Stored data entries
----
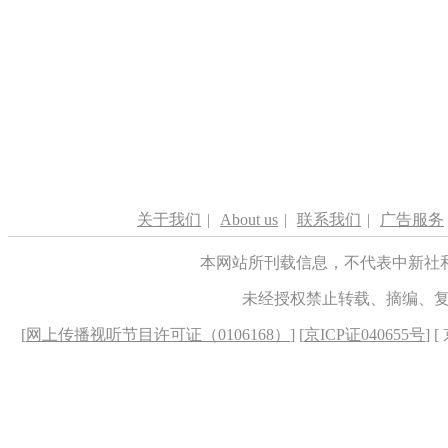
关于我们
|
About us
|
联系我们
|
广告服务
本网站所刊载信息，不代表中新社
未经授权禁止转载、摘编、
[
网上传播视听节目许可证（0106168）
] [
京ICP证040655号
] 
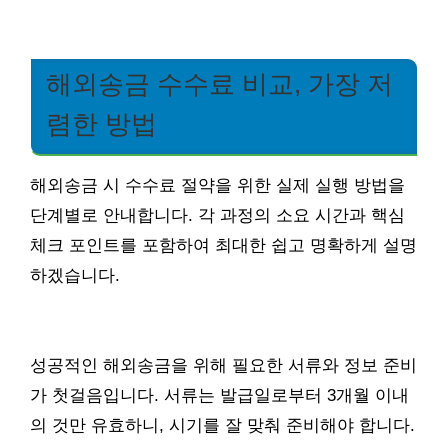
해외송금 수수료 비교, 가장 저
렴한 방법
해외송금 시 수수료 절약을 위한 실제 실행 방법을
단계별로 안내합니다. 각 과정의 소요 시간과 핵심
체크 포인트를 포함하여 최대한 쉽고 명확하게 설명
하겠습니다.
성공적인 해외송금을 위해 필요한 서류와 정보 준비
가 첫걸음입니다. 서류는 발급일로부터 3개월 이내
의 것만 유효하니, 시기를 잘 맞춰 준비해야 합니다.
----
*BRIEF:* Could you pull out, word for word, every line from the one containing "해외송금 수수료 비교, 가장 저" through the end of the items?

*RESPONSE AREA:*
해외송금 수수료 비교, 가장 저
렴한 방법
해외송금 시 수수료 절약을 위한 실제 실행 방법을
단계별로 안내합니다. 각 과정의 소요 시간과 핵심
체크 포인트를 포함하여 최대한 쉽고 명확하게 설명
하겠습니다.
성공적인 해외송금을 위해 필요한 서류와 정보 준비
가 첫걸음입니다. 서류는 발급일로부터 3개월 이내
의 것만 유효하니, 시기를 잘 맞춰 준비해야 합니다.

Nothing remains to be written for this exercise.